Exercise brief:
Switch "underline" to "strikethrough" in the lines starting at the beginning of the records and ending with the line that contains "Between: Between -> Describe", and give back only those lines, otherwise unchanged.

★ ★ ★ ★ ★

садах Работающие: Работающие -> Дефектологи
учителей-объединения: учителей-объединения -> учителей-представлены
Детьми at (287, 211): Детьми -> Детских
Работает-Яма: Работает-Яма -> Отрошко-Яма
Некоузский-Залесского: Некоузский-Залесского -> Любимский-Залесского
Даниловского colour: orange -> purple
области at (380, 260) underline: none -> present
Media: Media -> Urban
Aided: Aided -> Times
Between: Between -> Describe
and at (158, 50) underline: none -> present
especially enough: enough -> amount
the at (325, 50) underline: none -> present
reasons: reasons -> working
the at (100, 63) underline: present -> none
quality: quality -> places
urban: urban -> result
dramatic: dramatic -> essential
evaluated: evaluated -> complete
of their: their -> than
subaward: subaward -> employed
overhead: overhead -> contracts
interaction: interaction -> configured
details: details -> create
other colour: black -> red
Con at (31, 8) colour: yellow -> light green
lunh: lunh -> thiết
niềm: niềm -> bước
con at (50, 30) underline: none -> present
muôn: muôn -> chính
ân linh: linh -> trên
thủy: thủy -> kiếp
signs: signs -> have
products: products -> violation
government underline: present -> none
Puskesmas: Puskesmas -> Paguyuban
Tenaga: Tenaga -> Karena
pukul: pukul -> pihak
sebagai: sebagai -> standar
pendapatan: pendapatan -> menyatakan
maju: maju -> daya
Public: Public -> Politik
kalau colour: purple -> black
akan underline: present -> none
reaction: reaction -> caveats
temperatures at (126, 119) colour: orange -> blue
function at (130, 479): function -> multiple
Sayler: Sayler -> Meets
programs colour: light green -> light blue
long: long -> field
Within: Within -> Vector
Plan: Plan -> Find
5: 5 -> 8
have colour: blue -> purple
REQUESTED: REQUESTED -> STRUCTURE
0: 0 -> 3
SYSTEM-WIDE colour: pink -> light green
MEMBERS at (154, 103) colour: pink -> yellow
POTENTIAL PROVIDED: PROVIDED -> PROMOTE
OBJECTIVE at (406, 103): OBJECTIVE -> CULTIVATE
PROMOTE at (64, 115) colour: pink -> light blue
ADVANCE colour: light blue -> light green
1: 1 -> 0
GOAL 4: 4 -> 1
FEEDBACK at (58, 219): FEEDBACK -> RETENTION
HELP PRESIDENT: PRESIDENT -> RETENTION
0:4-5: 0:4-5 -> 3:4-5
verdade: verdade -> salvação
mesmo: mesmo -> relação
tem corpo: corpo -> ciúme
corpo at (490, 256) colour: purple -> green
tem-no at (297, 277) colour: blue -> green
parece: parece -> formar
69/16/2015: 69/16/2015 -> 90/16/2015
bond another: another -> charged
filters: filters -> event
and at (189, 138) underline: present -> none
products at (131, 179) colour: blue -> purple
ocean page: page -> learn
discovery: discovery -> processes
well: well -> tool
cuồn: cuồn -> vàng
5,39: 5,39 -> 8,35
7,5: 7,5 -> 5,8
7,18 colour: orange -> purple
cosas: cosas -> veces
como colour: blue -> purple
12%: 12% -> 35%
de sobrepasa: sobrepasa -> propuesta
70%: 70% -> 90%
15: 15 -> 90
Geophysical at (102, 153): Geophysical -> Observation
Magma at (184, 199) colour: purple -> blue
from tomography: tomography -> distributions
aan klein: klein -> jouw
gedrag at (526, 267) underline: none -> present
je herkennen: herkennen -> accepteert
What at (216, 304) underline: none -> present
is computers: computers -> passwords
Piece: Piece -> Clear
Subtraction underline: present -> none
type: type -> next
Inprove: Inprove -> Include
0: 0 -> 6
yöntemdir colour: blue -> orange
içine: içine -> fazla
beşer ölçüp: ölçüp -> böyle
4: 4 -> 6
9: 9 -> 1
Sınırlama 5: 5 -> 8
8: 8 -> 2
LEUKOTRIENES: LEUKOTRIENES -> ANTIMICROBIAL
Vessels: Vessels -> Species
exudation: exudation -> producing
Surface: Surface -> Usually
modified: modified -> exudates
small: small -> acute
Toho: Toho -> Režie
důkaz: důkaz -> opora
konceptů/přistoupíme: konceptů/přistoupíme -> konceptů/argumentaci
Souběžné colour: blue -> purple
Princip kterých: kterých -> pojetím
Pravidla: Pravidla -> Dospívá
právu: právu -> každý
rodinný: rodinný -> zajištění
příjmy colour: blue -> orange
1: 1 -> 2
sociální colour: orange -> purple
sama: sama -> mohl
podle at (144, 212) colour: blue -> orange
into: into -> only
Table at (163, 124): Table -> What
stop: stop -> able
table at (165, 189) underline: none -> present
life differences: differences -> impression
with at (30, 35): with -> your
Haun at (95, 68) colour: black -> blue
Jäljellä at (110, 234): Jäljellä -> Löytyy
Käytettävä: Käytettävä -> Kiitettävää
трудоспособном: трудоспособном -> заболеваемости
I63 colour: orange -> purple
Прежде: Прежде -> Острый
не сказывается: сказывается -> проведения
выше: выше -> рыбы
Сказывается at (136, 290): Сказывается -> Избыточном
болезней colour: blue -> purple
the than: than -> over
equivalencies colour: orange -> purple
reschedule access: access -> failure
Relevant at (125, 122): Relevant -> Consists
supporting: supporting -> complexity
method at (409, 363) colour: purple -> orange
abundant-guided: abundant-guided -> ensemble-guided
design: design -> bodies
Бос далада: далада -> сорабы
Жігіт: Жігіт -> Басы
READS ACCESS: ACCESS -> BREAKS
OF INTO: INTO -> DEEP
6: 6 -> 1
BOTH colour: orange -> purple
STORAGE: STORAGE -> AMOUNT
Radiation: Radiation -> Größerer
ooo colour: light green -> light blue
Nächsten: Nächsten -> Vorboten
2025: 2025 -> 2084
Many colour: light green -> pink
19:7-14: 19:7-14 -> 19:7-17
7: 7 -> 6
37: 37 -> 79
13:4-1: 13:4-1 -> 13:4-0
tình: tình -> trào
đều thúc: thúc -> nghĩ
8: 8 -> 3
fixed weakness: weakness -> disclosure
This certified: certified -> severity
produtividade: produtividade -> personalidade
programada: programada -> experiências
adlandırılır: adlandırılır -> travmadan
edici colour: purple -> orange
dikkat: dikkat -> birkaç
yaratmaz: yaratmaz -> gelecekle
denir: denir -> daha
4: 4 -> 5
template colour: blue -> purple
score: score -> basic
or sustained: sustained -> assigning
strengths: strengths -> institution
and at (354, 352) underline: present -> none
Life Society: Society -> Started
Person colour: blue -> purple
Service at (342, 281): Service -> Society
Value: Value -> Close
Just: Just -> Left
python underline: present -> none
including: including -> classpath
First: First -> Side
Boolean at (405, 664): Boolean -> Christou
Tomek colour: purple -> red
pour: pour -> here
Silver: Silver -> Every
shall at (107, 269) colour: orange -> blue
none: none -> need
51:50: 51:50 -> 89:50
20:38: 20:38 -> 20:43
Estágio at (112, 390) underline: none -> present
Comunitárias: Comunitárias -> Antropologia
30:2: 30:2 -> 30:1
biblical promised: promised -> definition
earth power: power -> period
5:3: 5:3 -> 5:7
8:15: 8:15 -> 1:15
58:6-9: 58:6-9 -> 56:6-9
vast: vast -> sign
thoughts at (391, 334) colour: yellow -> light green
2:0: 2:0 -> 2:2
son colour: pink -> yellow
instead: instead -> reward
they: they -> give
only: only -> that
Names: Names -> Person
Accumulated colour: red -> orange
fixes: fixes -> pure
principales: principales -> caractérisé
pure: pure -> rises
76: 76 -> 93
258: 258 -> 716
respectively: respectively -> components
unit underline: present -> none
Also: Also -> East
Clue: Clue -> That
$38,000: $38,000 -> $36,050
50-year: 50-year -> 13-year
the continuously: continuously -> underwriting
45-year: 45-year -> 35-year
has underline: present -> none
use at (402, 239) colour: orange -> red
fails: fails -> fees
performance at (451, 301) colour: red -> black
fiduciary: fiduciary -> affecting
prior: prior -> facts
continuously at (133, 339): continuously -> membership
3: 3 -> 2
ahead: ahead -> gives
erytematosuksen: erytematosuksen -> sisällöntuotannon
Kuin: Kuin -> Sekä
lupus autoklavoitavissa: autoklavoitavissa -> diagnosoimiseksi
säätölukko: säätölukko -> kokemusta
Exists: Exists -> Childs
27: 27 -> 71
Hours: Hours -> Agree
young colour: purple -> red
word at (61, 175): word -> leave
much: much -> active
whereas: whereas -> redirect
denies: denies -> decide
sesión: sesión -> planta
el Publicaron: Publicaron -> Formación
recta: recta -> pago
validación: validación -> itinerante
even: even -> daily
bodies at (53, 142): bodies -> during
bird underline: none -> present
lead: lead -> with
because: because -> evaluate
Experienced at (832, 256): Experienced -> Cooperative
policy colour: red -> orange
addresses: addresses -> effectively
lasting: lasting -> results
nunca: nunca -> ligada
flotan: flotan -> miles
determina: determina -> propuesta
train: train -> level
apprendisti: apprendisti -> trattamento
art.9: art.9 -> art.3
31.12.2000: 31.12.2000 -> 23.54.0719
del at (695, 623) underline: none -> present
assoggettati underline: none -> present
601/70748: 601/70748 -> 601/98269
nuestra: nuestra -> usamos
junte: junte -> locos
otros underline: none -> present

★ ★ ★ ★ ★

Answer for the task:
садах Работающие: Работающие -> Дефектологи
учителей-объединения: учителей-объединения -> учителей-представлены
Детьми at (287, 211): Детьми -> Детских
Работает-Яма: Работает-Яма -> Отрошко-Яма
Некоузский-Залесского: Некоузский-Залесского -> Любимский-Залесского
Даниловского colour: orange -> purple
области at (380, 260) strikethrough: none -> present
Media: Media -> Urban
Aided: Aided -> Times
Between: Between -> Describe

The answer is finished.